The Russian foreign ministry sees Ukraine's efforts to denounce Moscow as an "aggressor country" as evidence that it is preparing for a "new war", according to Russian media.

Earlier on Thursday, Ukraine's parliament passed a bill that described the eastern territories of Donetsk and Luhansk as "temporarily occupied", and pledged to reintegrate them back under Kiev's control.

President Petro Poroshenko welcomed the new bill saying that it would help restore control of the east by "political and diplomatic means".

The conflict in eastern Ukraine erupted in the weeks after Russia annexed Crimea in April 2014 and has seen more than 10,000 people killed.

The Minsk peace deal was introduced in 2015 to put a stop to the hostilities and end the conflict, but clashes have continued and attempts at a political settlement have stalled.

Russia's Foreign Ministry has now warned however that Ukraine's passing of the bill effectively puts an end to the Minsk agreement.

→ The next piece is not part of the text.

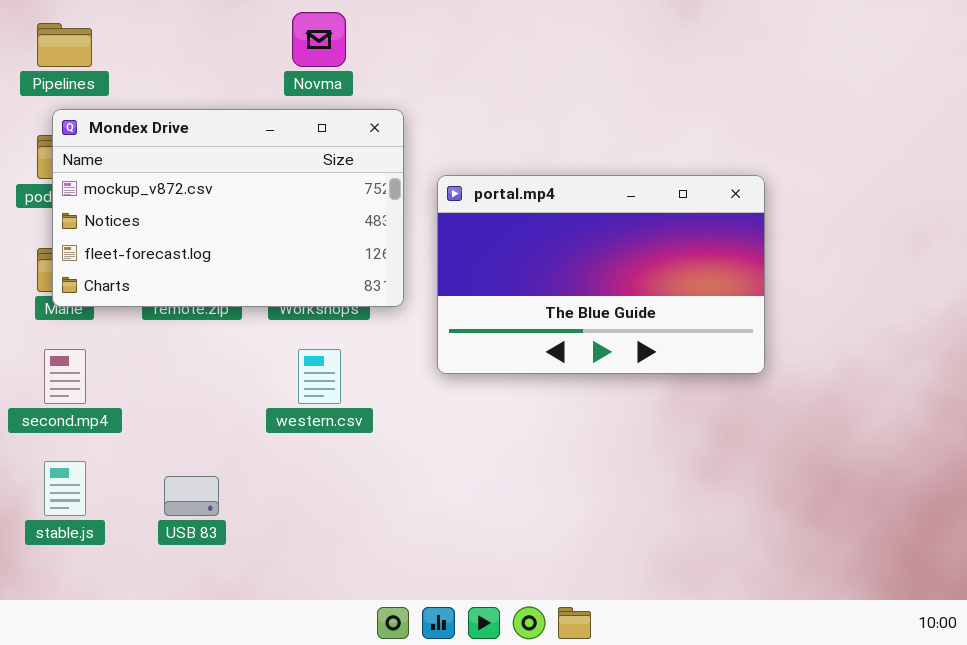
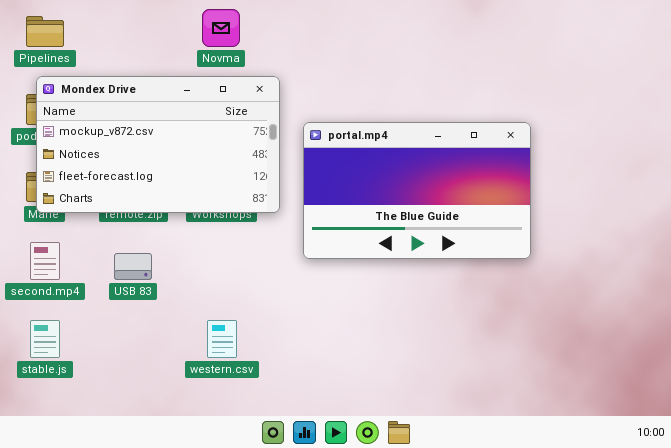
western.csv: [298,349,341,404] -> [207,320,237,358], moved
USB 83: [164,476,219,516] -> [114,253,152,280], moved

And the bill itself contains no reference to the 2015 peace deal, brokered by France and Germany, that obliged Ukraine to pass legislation offering a broad autonomy to the separatist regions and a sweeping amnesty to the rebels.

"We can't make diplomatic and political agreements that are prone to change part of Ukraine's legislation," Ivan Vinnyk, a member of Poroshenko's faction in parliament, said while explaining why the Minsk deal wasn't mentioned.

Konstantin Kosachev, the head of foreign affairs committee in the Russian parliament's upper house, said the new bill effectively spikes the Minsk peace pact, the implementation of which the US and the European Union have said was a condition for lifting sanctions against Russia.

"Kiev has gone from sabotaging the Minsk agreements to burying them," he said.

The bill backs a ban on trade and a transport blockade of the east that Ukraine introduced last year. Of all the documents issued by separatist authorities, Ukraine would only recognise birth and death certificates.

Alexander Zakharchenko, the chief rebel leader in the Donetsk region, criticised the new bill as a flagrant violation of the Minsk agreement signed by Ukraine and the rebels, saying it would encourage hawkish elements in Ukraine and fuel hostilities.

Volodymyr Fesenko, head of the Penta research centre, an independent Kiev-based think-tank, said the main purpose of the bill is to defend Ukraine's interests in international courts.

Alexei Pushkov, a senior member of the upper house of Russian parliament, noted Ukraine's reluctance to sever diplomatic relations with Russia despite calling it an aggressor.

"It's a paradox to have diplomatic ties with aggressor," he said.